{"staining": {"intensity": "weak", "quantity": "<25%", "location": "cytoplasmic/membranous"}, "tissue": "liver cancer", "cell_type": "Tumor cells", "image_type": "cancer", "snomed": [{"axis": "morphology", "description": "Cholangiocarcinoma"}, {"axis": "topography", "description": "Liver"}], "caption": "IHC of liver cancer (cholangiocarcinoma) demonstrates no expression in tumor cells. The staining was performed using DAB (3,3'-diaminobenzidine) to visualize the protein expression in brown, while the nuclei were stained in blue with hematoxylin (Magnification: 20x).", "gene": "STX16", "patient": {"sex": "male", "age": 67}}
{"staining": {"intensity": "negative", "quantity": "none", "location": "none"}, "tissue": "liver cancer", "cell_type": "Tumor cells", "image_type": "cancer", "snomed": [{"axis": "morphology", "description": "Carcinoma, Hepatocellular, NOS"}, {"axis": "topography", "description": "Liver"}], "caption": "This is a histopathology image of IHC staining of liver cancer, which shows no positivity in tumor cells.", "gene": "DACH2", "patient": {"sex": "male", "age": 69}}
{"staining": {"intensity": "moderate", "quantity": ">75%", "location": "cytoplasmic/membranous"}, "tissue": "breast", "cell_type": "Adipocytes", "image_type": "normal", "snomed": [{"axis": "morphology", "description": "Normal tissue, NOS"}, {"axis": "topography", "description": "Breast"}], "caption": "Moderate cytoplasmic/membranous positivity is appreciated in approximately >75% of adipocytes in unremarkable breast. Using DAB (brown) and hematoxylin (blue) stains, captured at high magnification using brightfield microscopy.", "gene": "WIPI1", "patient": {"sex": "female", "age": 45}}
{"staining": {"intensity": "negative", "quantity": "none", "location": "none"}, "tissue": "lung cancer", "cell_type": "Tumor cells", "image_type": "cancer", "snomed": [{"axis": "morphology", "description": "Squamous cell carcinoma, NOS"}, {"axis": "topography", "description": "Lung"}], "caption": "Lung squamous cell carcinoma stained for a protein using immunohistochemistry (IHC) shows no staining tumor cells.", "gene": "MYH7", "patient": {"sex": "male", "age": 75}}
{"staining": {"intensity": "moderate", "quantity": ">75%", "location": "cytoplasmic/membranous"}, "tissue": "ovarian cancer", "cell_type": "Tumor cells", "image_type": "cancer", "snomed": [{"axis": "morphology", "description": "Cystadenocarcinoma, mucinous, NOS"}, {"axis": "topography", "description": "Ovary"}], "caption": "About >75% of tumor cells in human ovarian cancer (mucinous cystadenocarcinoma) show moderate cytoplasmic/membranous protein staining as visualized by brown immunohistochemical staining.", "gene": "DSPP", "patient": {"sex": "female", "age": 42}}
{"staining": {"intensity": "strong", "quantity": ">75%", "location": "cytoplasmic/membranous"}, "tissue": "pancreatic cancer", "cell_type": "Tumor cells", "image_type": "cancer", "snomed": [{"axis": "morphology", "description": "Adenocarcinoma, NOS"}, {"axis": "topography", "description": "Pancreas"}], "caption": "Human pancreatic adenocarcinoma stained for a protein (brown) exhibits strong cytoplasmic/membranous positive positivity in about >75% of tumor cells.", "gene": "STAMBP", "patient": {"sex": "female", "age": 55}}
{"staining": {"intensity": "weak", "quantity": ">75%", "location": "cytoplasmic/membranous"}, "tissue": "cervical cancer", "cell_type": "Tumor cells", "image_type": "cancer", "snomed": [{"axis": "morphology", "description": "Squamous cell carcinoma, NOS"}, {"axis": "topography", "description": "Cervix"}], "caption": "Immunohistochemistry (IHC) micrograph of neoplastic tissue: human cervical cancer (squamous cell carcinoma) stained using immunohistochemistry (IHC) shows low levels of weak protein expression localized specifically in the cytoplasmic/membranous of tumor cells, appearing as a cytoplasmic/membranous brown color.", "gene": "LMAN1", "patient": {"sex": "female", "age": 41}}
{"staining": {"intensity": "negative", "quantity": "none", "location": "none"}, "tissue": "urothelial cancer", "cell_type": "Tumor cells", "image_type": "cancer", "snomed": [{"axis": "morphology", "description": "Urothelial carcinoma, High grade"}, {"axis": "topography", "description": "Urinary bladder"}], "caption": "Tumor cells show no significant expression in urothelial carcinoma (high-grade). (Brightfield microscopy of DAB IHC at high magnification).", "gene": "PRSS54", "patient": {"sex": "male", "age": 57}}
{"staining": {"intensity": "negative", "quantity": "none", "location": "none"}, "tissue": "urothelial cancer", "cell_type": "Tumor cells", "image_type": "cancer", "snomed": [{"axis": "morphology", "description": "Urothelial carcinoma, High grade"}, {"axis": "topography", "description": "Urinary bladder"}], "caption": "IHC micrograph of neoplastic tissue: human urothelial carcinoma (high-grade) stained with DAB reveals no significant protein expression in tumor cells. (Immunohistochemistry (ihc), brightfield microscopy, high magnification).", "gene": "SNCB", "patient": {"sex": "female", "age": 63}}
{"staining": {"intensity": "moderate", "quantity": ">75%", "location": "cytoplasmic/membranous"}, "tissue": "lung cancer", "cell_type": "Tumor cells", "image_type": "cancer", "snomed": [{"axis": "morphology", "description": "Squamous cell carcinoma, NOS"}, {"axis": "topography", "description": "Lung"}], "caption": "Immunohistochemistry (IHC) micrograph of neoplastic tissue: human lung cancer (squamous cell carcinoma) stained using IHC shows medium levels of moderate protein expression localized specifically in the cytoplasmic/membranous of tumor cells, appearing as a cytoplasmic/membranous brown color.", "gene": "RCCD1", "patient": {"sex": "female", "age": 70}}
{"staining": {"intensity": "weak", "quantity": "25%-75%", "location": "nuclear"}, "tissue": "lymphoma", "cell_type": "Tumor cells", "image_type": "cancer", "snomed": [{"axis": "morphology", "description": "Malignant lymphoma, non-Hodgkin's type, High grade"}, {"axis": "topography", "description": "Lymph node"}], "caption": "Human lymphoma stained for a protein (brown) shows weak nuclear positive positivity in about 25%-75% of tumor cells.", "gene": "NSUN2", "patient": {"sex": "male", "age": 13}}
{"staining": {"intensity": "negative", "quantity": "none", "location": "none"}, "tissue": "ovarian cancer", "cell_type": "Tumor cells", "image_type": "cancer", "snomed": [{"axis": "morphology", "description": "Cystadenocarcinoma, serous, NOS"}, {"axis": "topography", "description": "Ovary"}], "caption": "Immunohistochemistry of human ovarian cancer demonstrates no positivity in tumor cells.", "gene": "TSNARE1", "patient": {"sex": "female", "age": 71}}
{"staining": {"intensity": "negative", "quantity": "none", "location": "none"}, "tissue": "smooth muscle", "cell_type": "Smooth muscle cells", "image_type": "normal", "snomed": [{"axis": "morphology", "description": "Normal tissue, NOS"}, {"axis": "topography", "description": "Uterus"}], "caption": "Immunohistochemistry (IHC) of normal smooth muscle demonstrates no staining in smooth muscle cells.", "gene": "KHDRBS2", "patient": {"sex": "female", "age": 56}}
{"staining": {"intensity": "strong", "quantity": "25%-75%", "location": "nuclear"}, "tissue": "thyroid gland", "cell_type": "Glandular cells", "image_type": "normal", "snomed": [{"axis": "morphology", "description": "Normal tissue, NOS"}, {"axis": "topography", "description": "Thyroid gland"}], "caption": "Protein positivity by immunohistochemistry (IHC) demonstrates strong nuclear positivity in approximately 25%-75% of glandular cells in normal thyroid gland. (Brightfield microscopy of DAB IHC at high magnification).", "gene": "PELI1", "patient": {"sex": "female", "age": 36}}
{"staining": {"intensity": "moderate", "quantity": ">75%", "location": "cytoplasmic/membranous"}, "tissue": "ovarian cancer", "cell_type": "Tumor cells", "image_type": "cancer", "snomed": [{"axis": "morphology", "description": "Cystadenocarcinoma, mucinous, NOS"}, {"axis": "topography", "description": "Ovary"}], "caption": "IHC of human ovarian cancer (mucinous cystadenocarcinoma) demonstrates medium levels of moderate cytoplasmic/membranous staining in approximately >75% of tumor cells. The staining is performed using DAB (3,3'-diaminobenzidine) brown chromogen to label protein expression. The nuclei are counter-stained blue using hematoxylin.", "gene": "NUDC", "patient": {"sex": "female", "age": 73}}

--- Work task ---
Both the line containing "cytoplasmic/membranous positivity is" and the line containing "cell carcinoma stained" belong in the answer. Print them and every line above that falls between them exactly, and no others.

--- Reply ---
{"staining": {"intensity": "moderate", "quantity": ">75%", "location": "cytoplasmic/membranous"}, "tissue": "breast", "cell_type": "Adipocytes", "image_type": "normal", "snomed": [{"axis": "morphology", "description": "Normal tissue, NOS"}, {"axis": "topography", "description": "Breast"}], "caption": "Moderate cytoplasmic/membranous positivity is appreciated in approximately >75% of adipocytes in unremarkable breast. Using DAB (brown) and hematoxylin (blue) stains, captured at high magnification using brightfield microscopy.", "gene": "WIPI1", "patient": {"sex": "female", "age": 45}}
{"staining": {"intensity": "negative", "quantity": "none", "location": "none"}, "tissue": "lung cancer", "cell_type": "Tumor cells", "image_type": "cancer", "snomed": [{"axis": "morphology", "description": "Squamous cell carcinoma, NOS"}, {"axis": "topography", "description": "Lung"}], "caption": "Lung squamous cell carcinoma stained for a protein using immunohistochemistry (IHC) shows no staining tumor cells.", "gene": "MYH7", "patient": {"sex": "male", "age": 75}}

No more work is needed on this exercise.